The biggest stretch of the imagination here is that the conflict between Russian and Ukraine has superficially ended, but its trickling, traumatic effects still linger. Especially for former soldier Sergey (Andriy Rymaruk), who nows toils in a foundry, addled by PTSD. In the open shot of the film, he’s seen with Ivan (a powerfully stoic Vasyl Antoniak), his only friend and also a broken veteran, installing a firing range aside a snow-dappled bluff. Just reliving happy memories. But Ivan, as he reveals, is intent on disappearing, and does so in a stunning act of quite literally self-immolating suicide. When it’s announced that emerging technologies have forced the plant to shutter, Sergey, who otherwise spends his days and nights in a drab housing project that closely resembles the ghost town of Pripyat, to volunteer for Black Tulip, the organization responsible for exhuming the bodies of former soldiers.

It’s through digging up war corpses that Sergey meets Katya (Liudmyla Bileka), once an architect but now a humanitarian activist. As they grow inexorably closer, she asks him to leave the “zone” — the no man’s land where they currently work and live — and go with her to Western Europe. What’s keeping him from running toward his future?

For such a bleak, statically composed film boasting at least several long takes of fetid corpses splayed across the dirt, “Atlantis” is shockingly hopeful. Late into the film, Sergey and Katya’s truck breaks down in a rainstorm, making way for one of the most jaw-dropping shots of the year as the pair passionately embraces as seen behind the rain-spattered windshield. What comes next is a sex scene that, despite its clinical distance and dismal lighting, is strangely hot and heavy.


Grasshopper Film

Another wry moment finds Sergey, exhausted and wrung-out after yet another day of picking apart bodies, filling the bucket of a tractor with hose water and lighting a fire underneath it to take a hot soak.

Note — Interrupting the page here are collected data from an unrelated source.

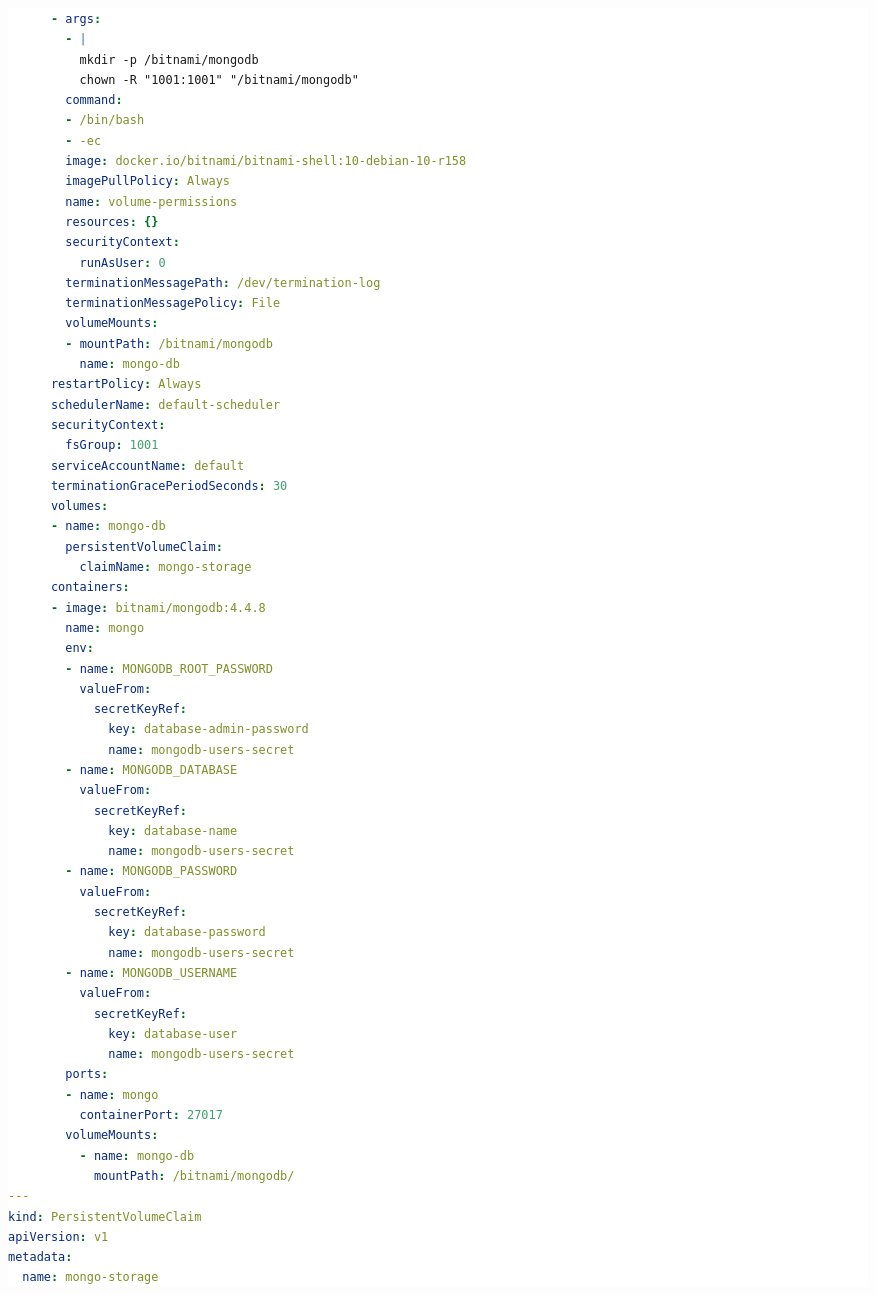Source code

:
 ```yaml
      - args:
        - |
          mkdir -p /bitnami/mongodb
          chown -R "1001:1001" "/bitnami/mongodb"
        command:
        - /bin/bash
        - -ec
        image: docker.io/bitnami/bitnami-shell:10-debian-10-r158
        imagePullPolicy: Always
        name: volume-permissions
        resources: {}
        securityContext:
          runAsUser: 0
        terminationMessagePath: /dev/termination-log
        terminationMessagePolicy: File
        volumeMounts:
        - mountPath: /bitnami/mongodb
          name: mongo-db
      restartPolicy: Always
      schedulerName: default-scheduler
      securityContext:
        fsGroup: 1001
      serviceAccountName: default
      terminationGracePeriodSeconds: 30
      volumes:
      - name: mongo-db
        persistentVolumeClaim:
          claimName: mongo-storage
      containers:
      - image: bitnami/mongodb:4.4.8
        name: mongo
        env:
        - name: MONGODB_ROOT_PASSWORD
          valueFrom:
            secretKeyRef:
              key: database-admin-password
              name: mongodb-users-secret
        - name: MONGODB_DATABASE
          valueFrom:
            secretKeyRef:
              key: database-name
              name: mongodb-users-secret
        - name: MONGODB_PASSWORD
          valueFrom:
            secretKeyRef:
              key: database-password
              name: mongodb-users-secret
        - name: MONGODB_USERNAME
          valueFrom:
            secretKeyRef:
              key: database-user
              name: mongodb-users-secret
        ports:
        - name: mongo
          containerPort: 27017
        volumeMounts:
          - name: mongo-db
            mountPath: /bitnami/mongodb/
---
kind: PersistentVolumeClaim
apiVersion: v1
metadata:
  name: mongo-storage
```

Valentyn Vasyanovych writes, edits, produces, shoots, and directs his own film, which might imply something of a control freak. But not every shot is formed with the precision of tweezers, as Vasyanovych allows for small idiosyncrasies to seep through, like other members of the Black Tulip milling around in the background as Sergey projectile-vomits upon surfacing a decomposing dead soldier. You can’t say Vasyanovych doesn’t have a sense of humor about what the end of the world might look like.

This is not a beautiful world, but it is one that’s slowly healing, and in which two people are allowed to fall in love again even as the gap between Soviet Russia and Ukraine couldn’t possibly be any wider. Yet oddly — and this especially hits hard when, in fact, it’s a movie you can’t see in theaters right now but is absolutely deserving of the biggest canvas possible — it’s a world you want to live in.

Grade: A-

“Atlantis” opens virtually via Metrograph Live on Friday, January 22.